Everywhere I turn, I hear people dispensing the wonderful-sounding advice to be in the moment. This phrase is being tossed around so much that it’s become almost meaningless. What does it even mean to be in the moment?
Here’s what I’ve learned:
To be in the moment is to know what’s happening in your own mind in an open, accepting way. It’s not a bliss trip and it’s definitely not always pleasant. It’s not something you achieve once and then stay there forever. It’s a practice of waking up over and over again, coming out of your daydreams and fantasies and feeling, seeing, and knowing as much as you can what’s happening in your mind. While daydreaming isn’t being in the moment, becoming aware that you’ve been daydreaming is. And then, when we see what’s happening in our minds, we accept it with as much grace and kindness as we can, no matter what it is.

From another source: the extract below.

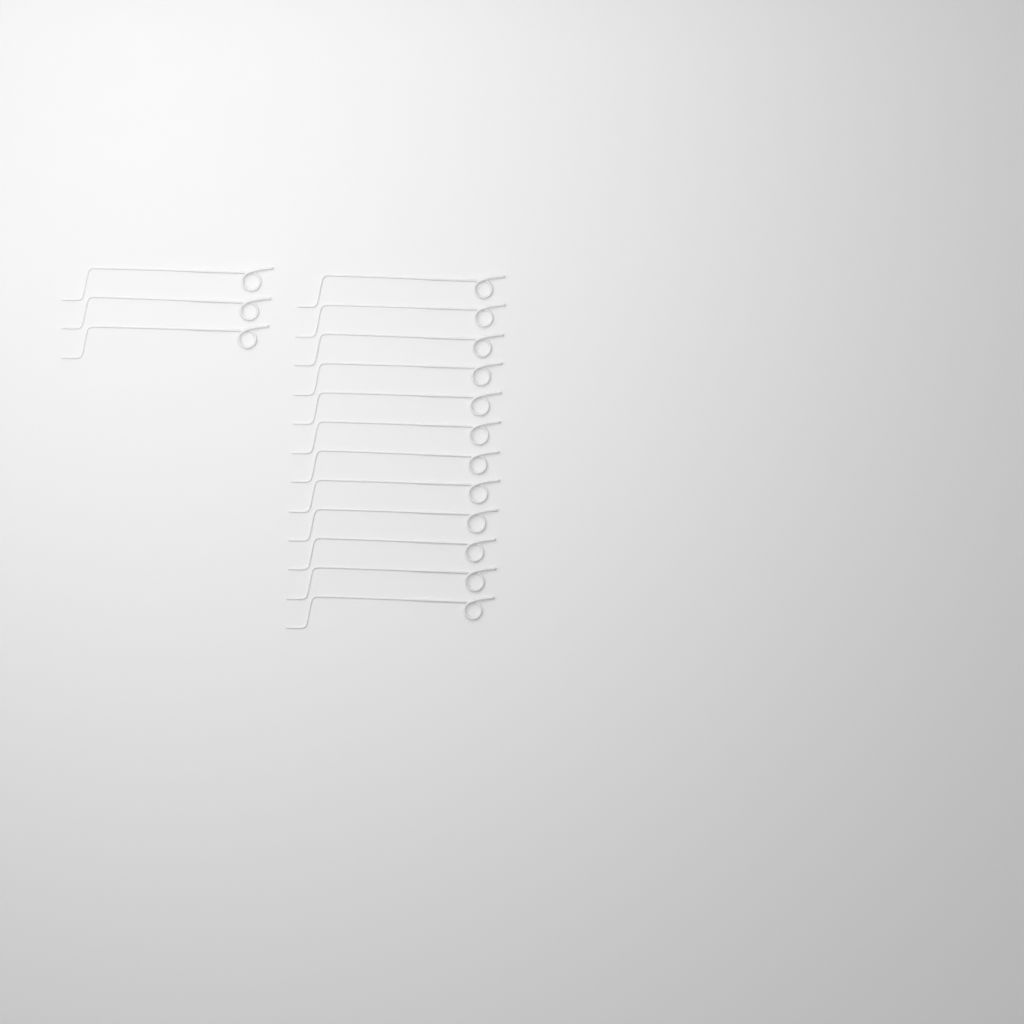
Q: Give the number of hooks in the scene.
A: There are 15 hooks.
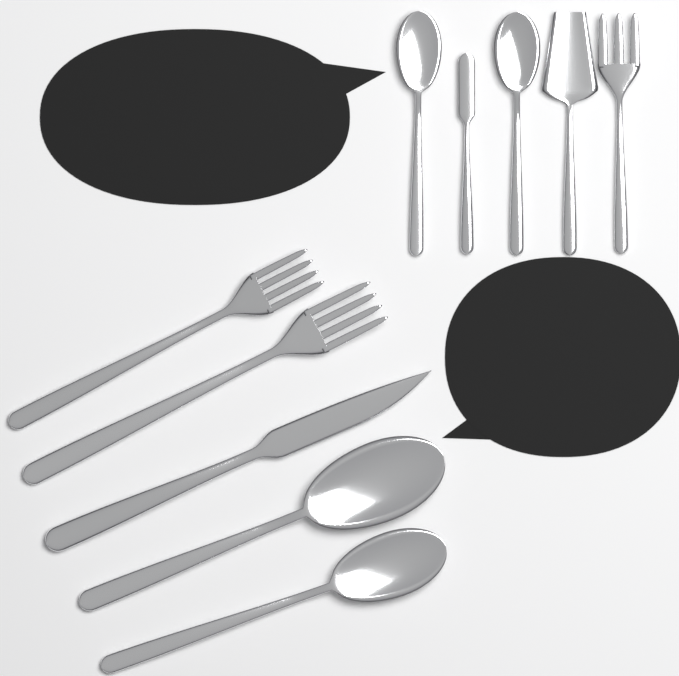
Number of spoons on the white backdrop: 4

I know, this sounds too simple. Or it sounds too woo-woo. And we North Americans, being results-driven people, want to know what it will get us to practice being in the moment before we’ll even consider doing it. But you just have to try it and see what happens. And by “see what happens”, I mean over a long period of time. The Buddha himself said, “see for yourself”; he knew that the only way for people to learn moment-to-moment awareness was to practice it. There’s just no other way to get it.

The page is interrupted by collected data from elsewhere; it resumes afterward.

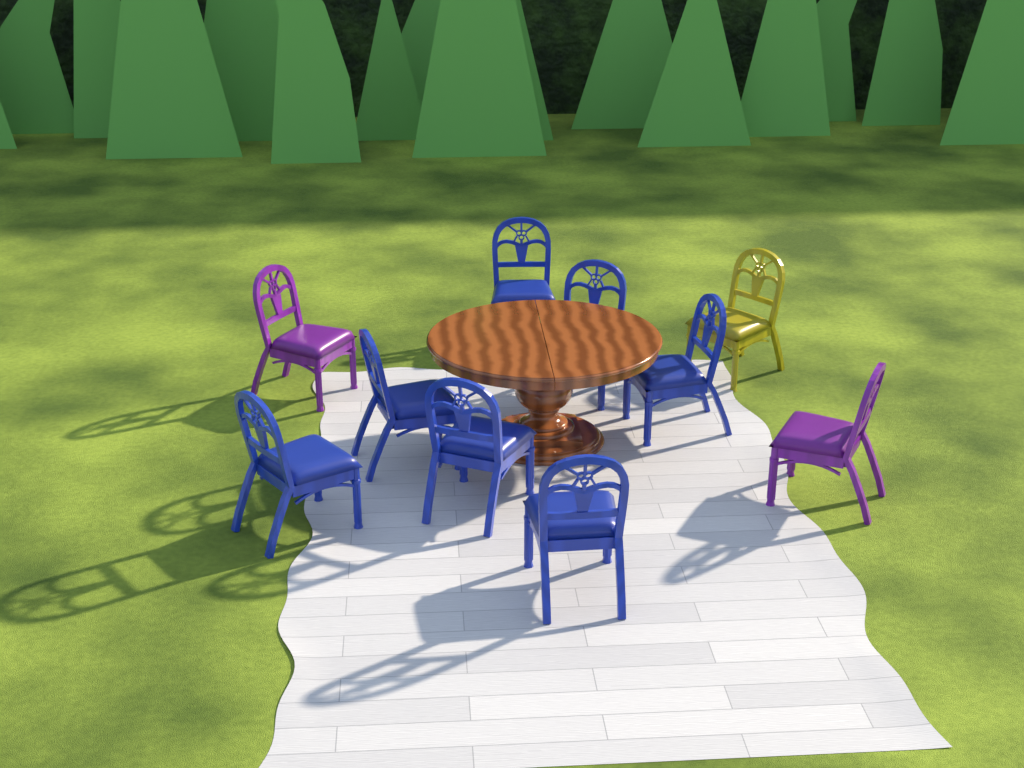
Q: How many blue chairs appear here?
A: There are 7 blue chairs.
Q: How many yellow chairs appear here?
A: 1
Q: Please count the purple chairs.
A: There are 2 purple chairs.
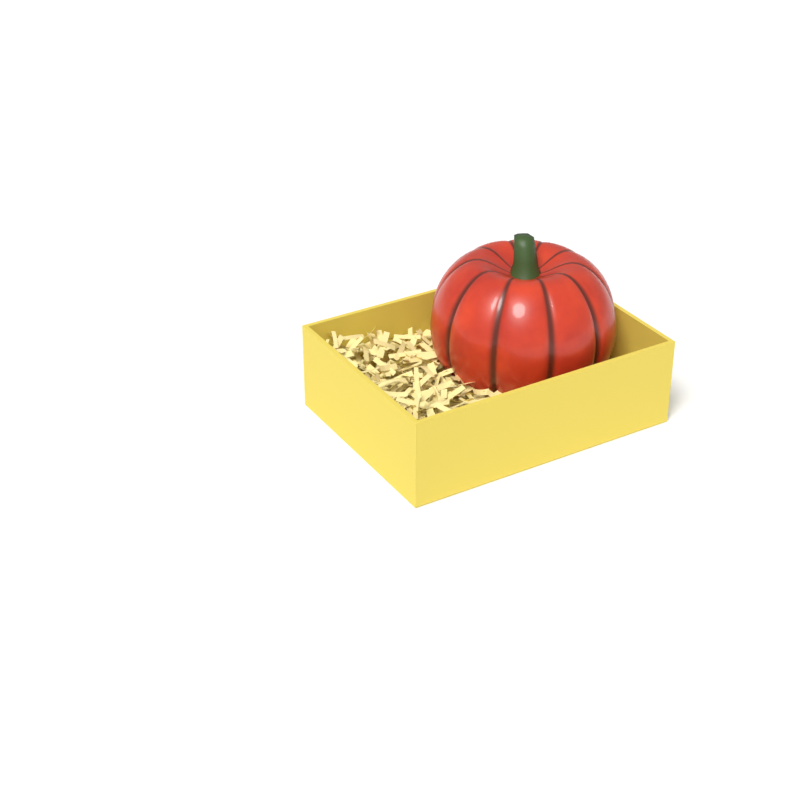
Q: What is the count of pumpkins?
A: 1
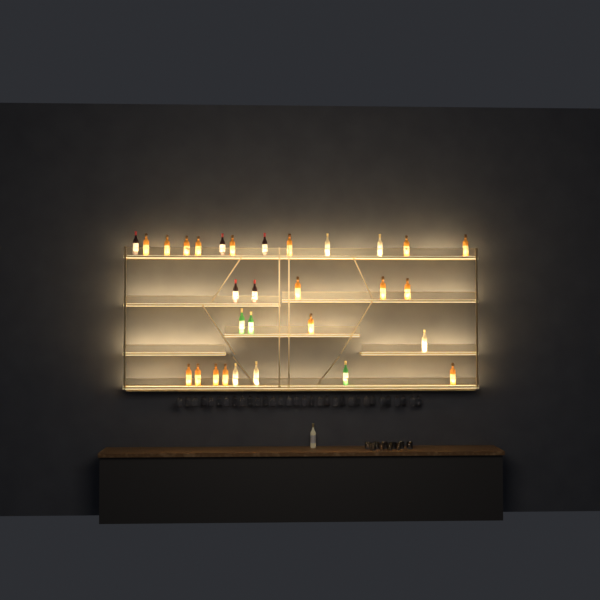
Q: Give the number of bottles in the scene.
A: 31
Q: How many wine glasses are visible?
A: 32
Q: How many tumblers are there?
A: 10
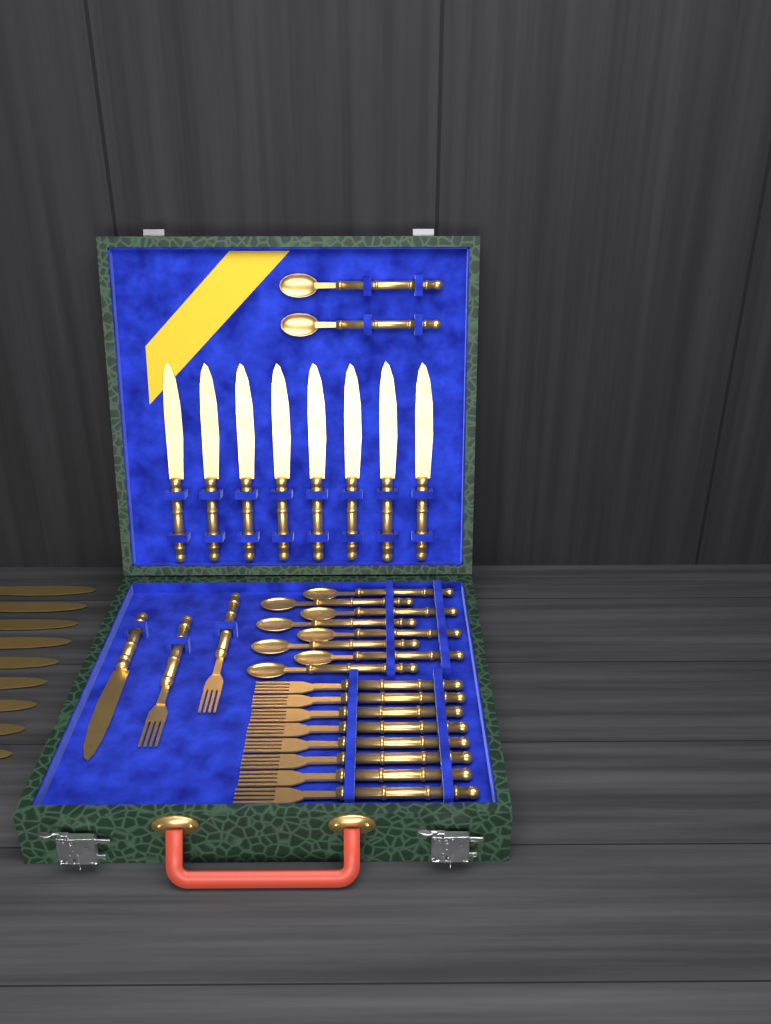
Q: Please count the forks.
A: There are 10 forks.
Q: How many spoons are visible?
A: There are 10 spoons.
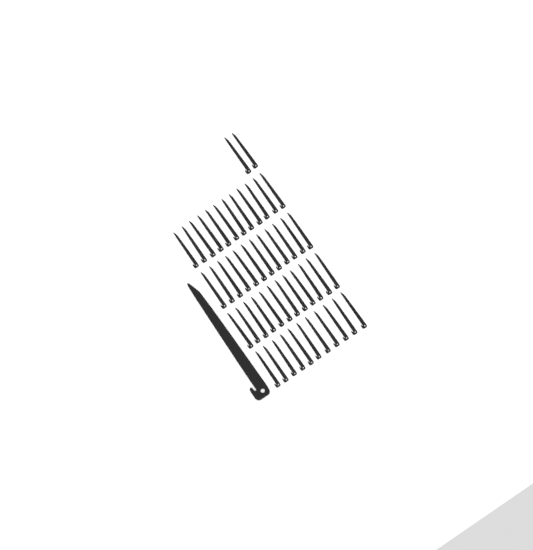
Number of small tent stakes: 49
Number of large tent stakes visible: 1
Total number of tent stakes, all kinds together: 50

Maybe it’s helpful to think of being in the moment as like being with yourself as you would be with your closest, dearest friend. The journeys we make with our friends aren’t always easy and aren’t always pleasant, but we hang in there and stay committed to our friends no matter what. We accept their quirks with kindness and love. Can we be this way with ourselves? Sure we can, but it takes practice, and a good dose of patience.
So just breathe, and please be kind to yourself!